My original plan for this website was to keep track of thoughts and ideas as I navigate my doctoral program, which is deeply connected to STEM equity and EdTech-related issues. Often, new ideas or potential research paths emerge every few days, only to be forgotten months later—much like the inception of this website. By documenting these insights at the end of each day, I hope to create a roadmap for my future self and anyone interested in this intersection of fields.
Most of these posts will delve into the utilization of Natural Language Processing (NLP) for qualitative research in education. Over the past year, I’ve been drawn into emergent qualitative methods, particularly those involving NLP. This journey began several years ago with proprietary software like LIWC-22, which analyzes text on a psychological level, and has evolved into hands-on programming with Python.
I’ve been exploring various Python packages:
- NLTK: A leading platform for building Python programs to work with human language data.

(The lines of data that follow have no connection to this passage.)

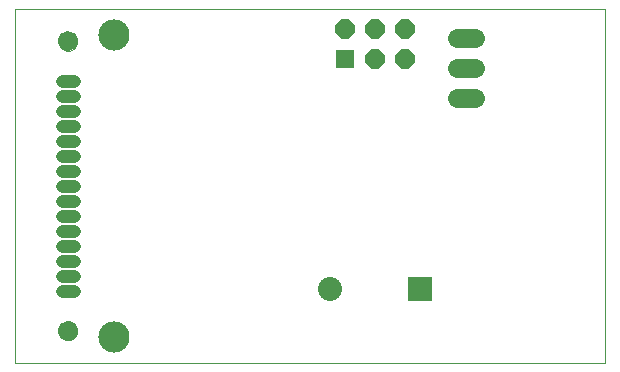
<source format=gbs>
G75*
G70*
%OFA0B0*%
%FSLAX24Y24*%
%IPPOS*%
%LPD*%
%AMOC8*
5,1,8,0,0,1.08239X$1,22.5*
%
%ADD10C,0.0000*%
%ADD11R,0.0640X0.0640*%
%ADD12OC8,0.0640*%
%ADD13C,0.1040*%
%ADD14C,0.0436*%
%ADD15C,0.0670*%
%ADD16R,0.0800X0.0800*%
%ADD17C,0.0800*%
%ADD18C,0.0640*%
D10*
X000111Y000141D02*
X000111Y011952D01*
X019796Y011952D01*
X019796Y000141D01*
X000111Y000141D01*
X001568Y001224D02*
X001570Y001259D01*
X001576Y001294D01*
X001586Y001328D01*
X001599Y001361D01*
X001616Y001392D01*
X001637Y001420D01*
X001660Y001447D01*
X001687Y001470D01*
X001715Y001491D01*
X001746Y001508D01*
X001779Y001521D01*
X001813Y001531D01*
X001848Y001537D01*
X001883Y001539D01*
X001918Y001537D01*
X001953Y001531D01*
X001987Y001521D01*
X002020Y001508D01*
X002051Y001491D01*
X002079Y001470D01*
X002106Y001447D01*
X002129Y001420D01*
X002150Y001392D01*
X002167Y001361D01*
X002180Y001328D01*
X002190Y001294D01*
X002196Y001259D01*
X002198Y001224D01*
X002196Y001189D01*
X002190Y001154D01*
X002180Y001120D01*
X002167Y001087D01*
X002150Y001056D01*
X002129Y001028D01*
X002106Y001001D01*
X002079Y000978D01*
X002051Y000957D01*
X002020Y000940D01*
X001987Y000927D01*
X001953Y000917D01*
X001918Y000911D01*
X001883Y000909D01*
X001848Y000911D01*
X001813Y000917D01*
X001779Y000927D01*
X001746Y000940D01*
X001715Y000957D01*
X001687Y000978D01*
X001660Y001001D01*
X001637Y001028D01*
X001616Y001056D01*
X001599Y001087D01*
X001586Y001120D01*
X001576Y001154D01*
X001570Y001189D01*
X001568Y001224D01*
X001568Y010869D02*
X001570Y010904D01*
X001576Y010939D01*
X001586Y010973D01*
X001599Y011006D01*
X001616Y011037D01*
X001637Y011065D01*
X001660Y011092D01*
X001687Y011115D01*
X001715Y011136D01*
X001746Y011153D01*
X001779Y011166D01*
X001813Y011176D01*
X001848Y011182D01*
X001883Y011184D01*
X001918Y011182D01*
X001953Y011176D01*
X001987Y011166D01*
X002020Y011153D01*
X002051Y011136D01*
X002079Y011115D01*
X002106Y011092D01*
X002129Y011065D01*
X002150Y011037D01*
X002167Y011006D01*
X002180Y010973D01*
X002190Y010939D01*
X002196Y010904D01*
X002198Y010869D01*
X002196Y010834D01*
X002190Y010799D01*
X002180Y010765D01*
X002167Y010732D01*
X002150Y010701D01*
X002129Y010673D01*
X002106Y010646D01*
X002079Y010623D01*
X002051Y010602D01*
X002020Y010585D01*
X001987Y010572D01*
X001953Y010562D01*
X001918Y010556D01*
X001883Y010554D01*
X001848Y010556D01*
X001813Y010562D01*
X001779Y010572D01*
X001746Y010585D01*
X001715Y010602D01*
X001687Y010623D01*
X001660Y010646D01*
X001637Y010673D01*
X001616Y010701D01*
X001599Y010732D01*
X001586Y010765D01*
X001576Y010799D01*
X001570Y010834D01*
X001568Y010869D01*
D11*
X011119Y010271D03*
D12*
X012119Y010271D03*
X013119Y010271D03*
X013119Y011271D03*
X012119Y011271D03*
X011119Y011271D03*
D13*
X003418Y011072D03*
X003418Y001021D03*
D14*
X002081Y002547D02*
X001684Y002547D01*
X001684Y003047D02*
X002081Y003047D01*
X002081Y003547D02*
X001684Y003547D01*
X001684Y004047D02*
X002081Y004047D01*
X002081Y004547D02*
X001684Y004547D01*
X001684Y005047D02*
X002081Y005047D01*
X002081Y005547D02*
X001684Y005547D01*
X001684Y006047D02*
X002081Y006047D01*
X002081Y006547D02*
X001684Y006547D01*
X001684Y007047D02*
X002081Y007047D01*
X002081Y007547D02*
X001684Y007547D01*
X001684Y008047D02*
X002081Y008047D01*
X002081Y008547D02*
X001684Y008547D01*
X001684Y009047D02*
X002081Y009047D01*
X002081Y009547D02*
X001684Y009547D01*
D15*
X001883Y010869D03*
X001883Y001224D03*
D16*
X013615Y002602D03*
D17*
X010623Y002602D03*
D18*
X014846Y008984D02*
X015446Y008984D01*
X015446Y009984D02*
X014846Y009984D01*
X014846Y010984D02*
X015446Y010984D01*
M02*

</source>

- spaCy: An open-source library for advanced NLP tasks.
- gensim: Useful for unsupervised topic modeling and natural language processing.
- BERTopic and SentenceBERT: Modern tools for topic modeling and semantic similarity that leverage transformer models.
Currently, I’m fixated on building a Jupyter Notebook qualitative research pipeline. This pipeline starts with Whisper, an automatic speech recognition system, to transcribe audio and video files into text, outputting a CSV file. This file becomes the foundation for further text analytics and machine learning processes such as:
- Sentiment Analysis: Determining the emotional tone behind the words.
- Topic Modeling: Uncovering hidden structures in text data.
- Semantic Similarity: Measuring the likeness between sentences or documents.
By integrating these tools, my hope is to streamline the research process and contribute meaningful insights into educational practices and policies. This approach is rooted in the idea of computational grounded theory, as discussed by Laura K. Nelson*. Computational grounded theory combines traditional qualitative methods with computational techniques, allowing researchers to analyze large volumes of textual data more efficiently while still maintaining the depth of qualitative analysis.
*Nelson, L. K. (2020). Computational grounded theory: A methodological framework. Sociological Methods & Research, 49(1), 3-42.